*** Opening of RECORD SET ***
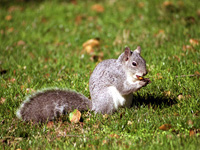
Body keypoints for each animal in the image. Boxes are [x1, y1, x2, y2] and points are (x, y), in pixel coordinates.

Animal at [16, 46, 150, 122]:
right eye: (134, 64)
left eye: (144, 60)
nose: (145, 72)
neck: (126, 71)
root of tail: (94, 106)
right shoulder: (116, 76)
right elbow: (123, 88)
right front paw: (141, 83)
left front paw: (145, 80)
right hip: (107, 98)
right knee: (104, 112)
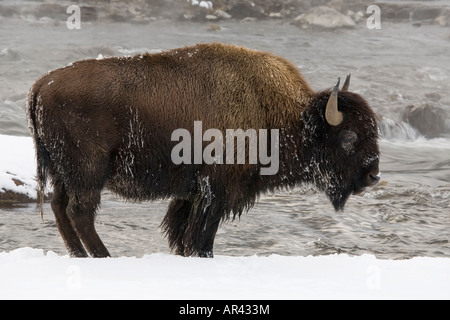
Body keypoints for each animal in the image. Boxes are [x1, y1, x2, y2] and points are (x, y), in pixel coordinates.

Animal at [27, 43, 380, 258]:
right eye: (349, 135)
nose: (373, 176)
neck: (278, 113)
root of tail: (42, 84)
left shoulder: (192, 195)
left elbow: (184, 236)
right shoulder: (214, 194)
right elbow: (200, 239)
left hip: (63, 173)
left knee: (60, 208)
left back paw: (81, 255)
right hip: (88, 173)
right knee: (80, 212)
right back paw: (105, 256)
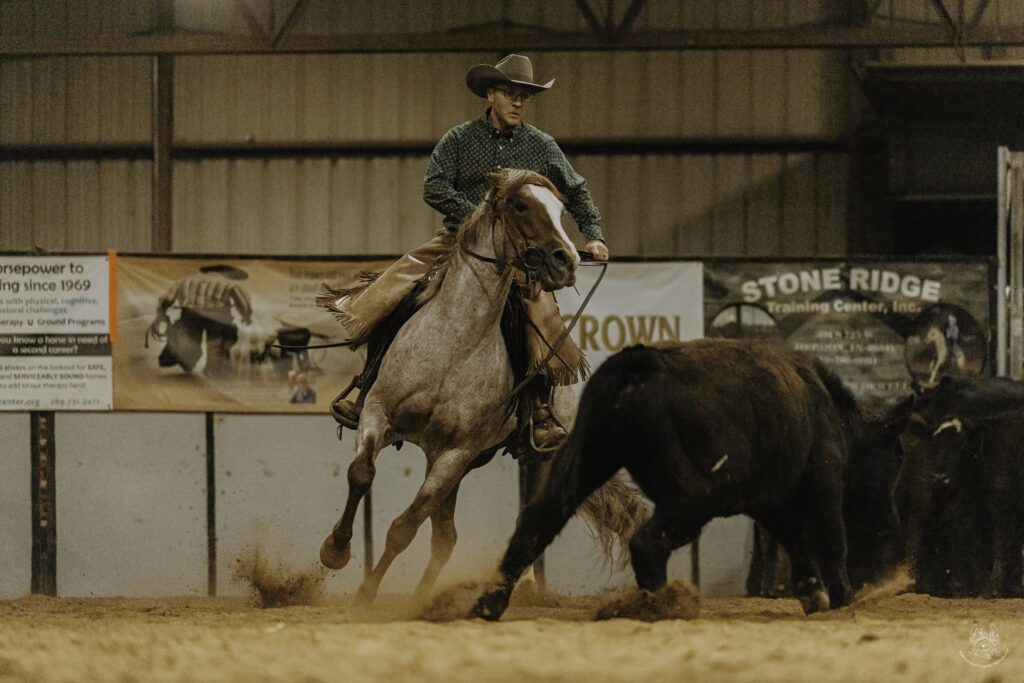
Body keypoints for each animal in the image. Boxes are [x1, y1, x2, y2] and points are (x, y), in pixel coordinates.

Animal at [316, 169, 590, 605]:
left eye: (562, 210)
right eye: (521, 205)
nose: (567, 260)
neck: (455, 341)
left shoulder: (456, 453)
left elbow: (404, 528)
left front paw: (366, 593)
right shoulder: (378, 414)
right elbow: (361, 474)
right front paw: (335, 550)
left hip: (531, 460)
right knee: (445, 536)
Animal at [473, 339, 862, 620]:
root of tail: (642, 365)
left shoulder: (771, 500)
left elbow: (794, 538)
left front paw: (814, 593)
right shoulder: (823, 484)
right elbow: (830, 539)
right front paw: (841, 597)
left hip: (585, 461)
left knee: (536, 523)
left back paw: (488, 606)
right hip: (693, 499)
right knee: (647, 543)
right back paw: (661, 606)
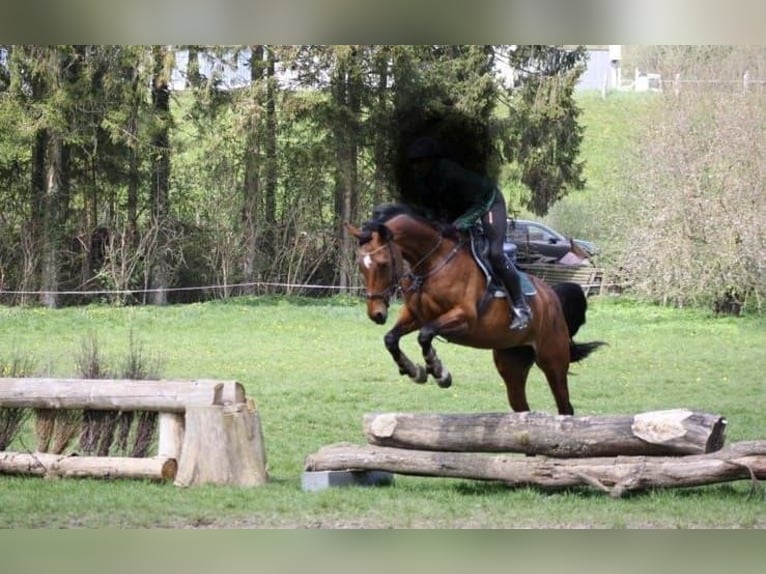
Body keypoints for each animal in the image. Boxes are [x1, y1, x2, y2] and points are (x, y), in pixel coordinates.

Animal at [346, 205, 608, 416]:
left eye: (382, 264)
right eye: (360, 266)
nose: (376, 314)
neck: (433, 263)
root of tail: (552, 297)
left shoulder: (464, 318)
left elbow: (425, 335)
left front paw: (439, 372)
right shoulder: (415, 315)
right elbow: (391, 338)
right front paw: (414, 371)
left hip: (553, 360)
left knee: (565, 406)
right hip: (512, 362)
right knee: (521, 406)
*** Close of RECORD SET ***
• _WORK REQUIRED_: Every line above is to be repeated exactly, but no picture is to appear in the copy.

• _WRITTEN SOLUTION_:
Body keypoints for each animal in the image. Boxes are [x1, y1, x2, y2] and points are (x, y), in pixel coordinates.

Animal at [16, 46, 150, 122]:
right eye: (134, 64)
left eye: (144, 60)
nose: (145, 72)
neck: (126, 71)
root of tail: (94, 106)
right shoulder: (116, 76)
right elbow: (123, 88)
right front paw: (141, 83)
left front paw: (145, 80)
right hip: (107, 98)
right knee: (104, 112)
Body keypoints for each animal in the image. Boxes are [x1, y1, x2, y2] and points are (x, y), in pixel coordinates.

Animal at [27, 43, 380, 258]:
right eye: (349, 135)
nose: (373, 176)
neck: (278, 113)
root of tail: (42, 84)
left shoulder: (192, 195)
left elbow: (184, 236)
right shoulder: (214, 194)
right elbow: (200, 239)
left hip: (63, 173)
left knee: (60, 208)
left back paw: (81, 255)
right hip: (88, 173)
right knee: (80, 212)
right back paw: (105, 256)
Body keypoints for each animal in the image. Boxes are [x1, y1, x2, y2] and points are (x, y), in pixel coordinates.

Animal at [316, 169, 590, 605]:
left eye: (562, 210)
right eye: (521, 205)
nose: (567, 260)
neck: (455, 341)
left shoulder: (456, 453)
left elbow: (404, 528)
left front paw: (366, 593)
right shoulder: (378, 414)
right elbow: (361, 474)
right front paw: (335, 550)
left hip: (531, 460)
right knee: (445, 536)
Animal at [473, 339, 862, 620]:
root of tail: (642, 365)
left shoulder: (771, 500)
left elbow: (794, 538)
left front paw: (814, 593)
right shoulder: (823, 484)
right elbow: (830, 539)
right front paw: (841, 597)
left hip: (585, 461)
left knee: (536, 523)
left back paw: (488, 606)
right hip: (693, 499)
right knee: (647, 543)
right back paw: (661, 606)
Body keypoints for each animal in the image. Boxes are [x1, y1, x2, y2] and points are (x, y), in pixel coordinates.

Animal at [346, 205, 608, 416]:
left eye: (382, 264)
right eye: (360, 266)
nose: (376, 314)
neck: (433, 263)
root of tail: (552, 297)
left shoulder: (464, 318)
left elbow: (425, 335)
left front paw: (439, 372)
right shoulder: (415, 315)
right elbow: (391, 338)
right front paw: (414, 371)
left hip: (553, 360)
left knee: (565, 406)
right hip: (512, 362)
right knee: (521, 406)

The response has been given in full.